[Extracted page text data]
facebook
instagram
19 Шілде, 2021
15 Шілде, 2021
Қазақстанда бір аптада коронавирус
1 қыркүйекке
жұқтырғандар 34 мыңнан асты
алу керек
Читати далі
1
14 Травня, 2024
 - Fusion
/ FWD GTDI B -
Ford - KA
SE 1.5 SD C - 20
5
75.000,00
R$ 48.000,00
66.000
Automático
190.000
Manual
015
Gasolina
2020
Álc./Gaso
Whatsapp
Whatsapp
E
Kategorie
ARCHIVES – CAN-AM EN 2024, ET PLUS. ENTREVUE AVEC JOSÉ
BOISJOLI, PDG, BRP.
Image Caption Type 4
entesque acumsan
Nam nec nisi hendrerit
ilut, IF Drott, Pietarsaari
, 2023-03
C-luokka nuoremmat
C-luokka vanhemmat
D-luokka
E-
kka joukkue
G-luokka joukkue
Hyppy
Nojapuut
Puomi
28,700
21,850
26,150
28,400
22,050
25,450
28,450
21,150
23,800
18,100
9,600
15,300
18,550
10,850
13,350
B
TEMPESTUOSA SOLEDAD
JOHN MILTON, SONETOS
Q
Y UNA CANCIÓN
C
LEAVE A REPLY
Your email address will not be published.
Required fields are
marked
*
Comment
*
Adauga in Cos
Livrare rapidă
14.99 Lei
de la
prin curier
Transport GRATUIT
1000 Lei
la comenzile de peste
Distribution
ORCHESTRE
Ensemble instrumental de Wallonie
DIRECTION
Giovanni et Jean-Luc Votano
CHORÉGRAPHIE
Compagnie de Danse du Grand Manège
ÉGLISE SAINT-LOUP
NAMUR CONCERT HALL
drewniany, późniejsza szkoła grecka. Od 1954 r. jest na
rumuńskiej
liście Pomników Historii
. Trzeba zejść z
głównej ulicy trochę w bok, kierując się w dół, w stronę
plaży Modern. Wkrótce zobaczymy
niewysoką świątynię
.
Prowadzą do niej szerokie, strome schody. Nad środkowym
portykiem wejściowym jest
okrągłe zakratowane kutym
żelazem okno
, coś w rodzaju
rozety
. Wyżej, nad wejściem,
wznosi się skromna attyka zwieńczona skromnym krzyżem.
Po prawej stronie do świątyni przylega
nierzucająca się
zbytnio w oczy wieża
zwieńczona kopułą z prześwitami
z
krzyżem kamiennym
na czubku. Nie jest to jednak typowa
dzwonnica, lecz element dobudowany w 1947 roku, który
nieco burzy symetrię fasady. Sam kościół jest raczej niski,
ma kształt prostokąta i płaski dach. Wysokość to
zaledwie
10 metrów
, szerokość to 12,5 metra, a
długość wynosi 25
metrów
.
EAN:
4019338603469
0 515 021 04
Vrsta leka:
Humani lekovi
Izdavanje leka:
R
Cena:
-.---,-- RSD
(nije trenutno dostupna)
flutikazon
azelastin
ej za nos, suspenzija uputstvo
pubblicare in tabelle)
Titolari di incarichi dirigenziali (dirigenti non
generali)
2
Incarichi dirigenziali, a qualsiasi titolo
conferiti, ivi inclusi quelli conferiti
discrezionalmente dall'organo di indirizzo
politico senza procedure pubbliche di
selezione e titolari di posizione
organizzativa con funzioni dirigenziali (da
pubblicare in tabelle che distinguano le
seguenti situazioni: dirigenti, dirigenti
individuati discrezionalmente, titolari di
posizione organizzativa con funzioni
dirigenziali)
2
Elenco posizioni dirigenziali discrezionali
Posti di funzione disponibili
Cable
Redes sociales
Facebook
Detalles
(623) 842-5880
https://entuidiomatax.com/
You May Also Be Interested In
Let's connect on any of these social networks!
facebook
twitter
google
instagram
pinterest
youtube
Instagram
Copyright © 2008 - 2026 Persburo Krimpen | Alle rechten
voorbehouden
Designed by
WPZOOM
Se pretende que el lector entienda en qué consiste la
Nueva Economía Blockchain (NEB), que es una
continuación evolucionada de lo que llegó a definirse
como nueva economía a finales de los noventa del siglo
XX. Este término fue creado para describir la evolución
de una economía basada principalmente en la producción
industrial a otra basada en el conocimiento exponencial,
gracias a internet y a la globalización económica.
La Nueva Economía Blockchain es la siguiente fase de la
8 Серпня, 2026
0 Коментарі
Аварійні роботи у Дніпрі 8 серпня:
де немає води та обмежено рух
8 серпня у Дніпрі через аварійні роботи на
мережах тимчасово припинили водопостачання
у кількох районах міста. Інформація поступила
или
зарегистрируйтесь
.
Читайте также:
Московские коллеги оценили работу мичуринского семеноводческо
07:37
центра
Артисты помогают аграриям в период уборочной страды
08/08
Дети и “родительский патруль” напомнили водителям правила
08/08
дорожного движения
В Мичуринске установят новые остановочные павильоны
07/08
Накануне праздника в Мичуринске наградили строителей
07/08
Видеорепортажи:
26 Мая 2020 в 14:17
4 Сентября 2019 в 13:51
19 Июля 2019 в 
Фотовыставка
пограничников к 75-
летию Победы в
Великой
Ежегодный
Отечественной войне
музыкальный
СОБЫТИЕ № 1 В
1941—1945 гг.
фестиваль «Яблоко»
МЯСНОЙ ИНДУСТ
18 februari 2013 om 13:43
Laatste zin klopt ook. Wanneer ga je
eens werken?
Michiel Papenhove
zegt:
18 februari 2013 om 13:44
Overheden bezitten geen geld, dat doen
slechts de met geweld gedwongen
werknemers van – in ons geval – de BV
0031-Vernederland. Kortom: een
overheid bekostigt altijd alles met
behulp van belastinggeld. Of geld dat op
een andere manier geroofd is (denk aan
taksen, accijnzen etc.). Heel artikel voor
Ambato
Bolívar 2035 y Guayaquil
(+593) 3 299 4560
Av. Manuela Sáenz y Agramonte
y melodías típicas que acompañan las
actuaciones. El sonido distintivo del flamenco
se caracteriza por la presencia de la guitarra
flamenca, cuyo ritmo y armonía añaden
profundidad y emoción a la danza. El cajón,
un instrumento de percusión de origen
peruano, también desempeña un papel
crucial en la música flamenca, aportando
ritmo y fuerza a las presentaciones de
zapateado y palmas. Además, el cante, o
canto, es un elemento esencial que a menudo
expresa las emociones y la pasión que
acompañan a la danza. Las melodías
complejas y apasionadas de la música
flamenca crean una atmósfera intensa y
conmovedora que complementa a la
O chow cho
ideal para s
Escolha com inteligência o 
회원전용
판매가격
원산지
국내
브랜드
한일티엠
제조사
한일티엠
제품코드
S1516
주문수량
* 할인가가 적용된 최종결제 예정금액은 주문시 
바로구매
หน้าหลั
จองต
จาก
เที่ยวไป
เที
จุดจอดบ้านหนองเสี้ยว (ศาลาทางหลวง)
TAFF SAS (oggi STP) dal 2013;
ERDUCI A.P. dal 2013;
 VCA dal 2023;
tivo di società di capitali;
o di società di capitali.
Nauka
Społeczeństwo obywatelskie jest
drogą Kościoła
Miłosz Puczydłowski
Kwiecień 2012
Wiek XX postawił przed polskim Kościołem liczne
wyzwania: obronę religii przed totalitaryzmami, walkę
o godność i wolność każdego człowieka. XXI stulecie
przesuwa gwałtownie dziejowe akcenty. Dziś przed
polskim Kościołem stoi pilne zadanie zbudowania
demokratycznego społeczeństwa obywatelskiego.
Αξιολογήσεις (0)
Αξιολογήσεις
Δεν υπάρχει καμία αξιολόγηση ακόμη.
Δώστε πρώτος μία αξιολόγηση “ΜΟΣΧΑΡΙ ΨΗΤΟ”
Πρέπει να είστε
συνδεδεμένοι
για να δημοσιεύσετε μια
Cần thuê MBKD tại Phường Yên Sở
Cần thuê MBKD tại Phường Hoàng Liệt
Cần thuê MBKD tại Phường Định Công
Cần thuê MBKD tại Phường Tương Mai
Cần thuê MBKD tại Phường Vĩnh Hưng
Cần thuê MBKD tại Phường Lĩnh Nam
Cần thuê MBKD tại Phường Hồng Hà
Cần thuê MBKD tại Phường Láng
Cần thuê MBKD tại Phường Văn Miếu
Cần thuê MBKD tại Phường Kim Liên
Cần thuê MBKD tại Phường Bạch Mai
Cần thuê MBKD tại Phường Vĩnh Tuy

▸ **Description of the task**:
From the line that contains "ritmo y fuerza a las presentaciones de" through the final line of the entries above, every line must be reproduced exactly and nothing more.

▸ **Solution for this exercise**:
ritmo y fuerza a las presentaciones de
zapateado y palmas. Además, el cante, o
canto, es un elemento esencial que a menudo
expresa las emociones y la pasión que
acompañan a la danza. Las melodías
complejas y apasionadas de la música
flamenca crean una atmósfera intensa y
conmovedora que complementa a la
O chow cho
ideal para s
Escolha com inteligência o 
회원전용
판매가격
원산지
국내
브랜드
한일티엠
제조사
한일티엠
제품코드
S1516
주문수량
* 할인가가 적용된 최종결제 예정금액은 주문시 
바로구매
หน้าหลั
จองต
จาก
เที่ยวไป
เที
จุดจอดบ้านหนองเสี้ยว (ศาลาทางหลวง)
TAFF SAS (oggi STP) dal 2013;
ERDUCI A.P. dal 2013;
 VCA dal 2023;
tivo di società di capitali;
o di società di capitali.
Nauka
Społeczeństwo obywatelskie jest
drogą Kościoła
Miłosz Puczydłowski
Kwiecień 2012
Wiek XX postawił przed polskim Kościołem liczne
wyzwania: obronę religii przed totalitaryzmami, walkę
o godność i wolność każdego człowieka. XXI stulecie
przesuwa gwałtownie dziejowe akcenty. Dziś przed
polskim Kościołem stoi pilne zadanie zbudowania
demokratycznego społeczeństwa obywatelskiego.
Αξιολογήσεις (0)
Αξιολογήσεις
Δεν υπάρχει καμία αξιολόγηση ακόμη.
Δώστε πρώτος μία αξιολόγηση “ΜΟΣΧΑΡΙ ΨΗΤΟ”
Πρέπει να είστε
συνδεδεμένοι
για να δημοσιεύσετε μια
Cần thuê MBKD tại Phường Yên Sở
Cần thuê MBKD tại Phường Hoàng Liệt
Cần thuê MBKD tại Phường Định Công
Cần thuê MBKD tại Phường Tương Mai
Cần thuê MBKD tại Phường Vĩnh Hưng
Cần thuê MBKD tại Phường Lĩnh Nam
Cần thuê MBKD tại Phường Hồng Hà
Cần thuê MBKD tại Phường Láng
Cần thuê MBKD tại Phường Văn Miếu
Cần thuê MBKD tại Phường Kim Liên
Cần thuê MBKD tại Phường Bạch Mai
Cần thuê MBKD tại Phường Vĩnh Tuy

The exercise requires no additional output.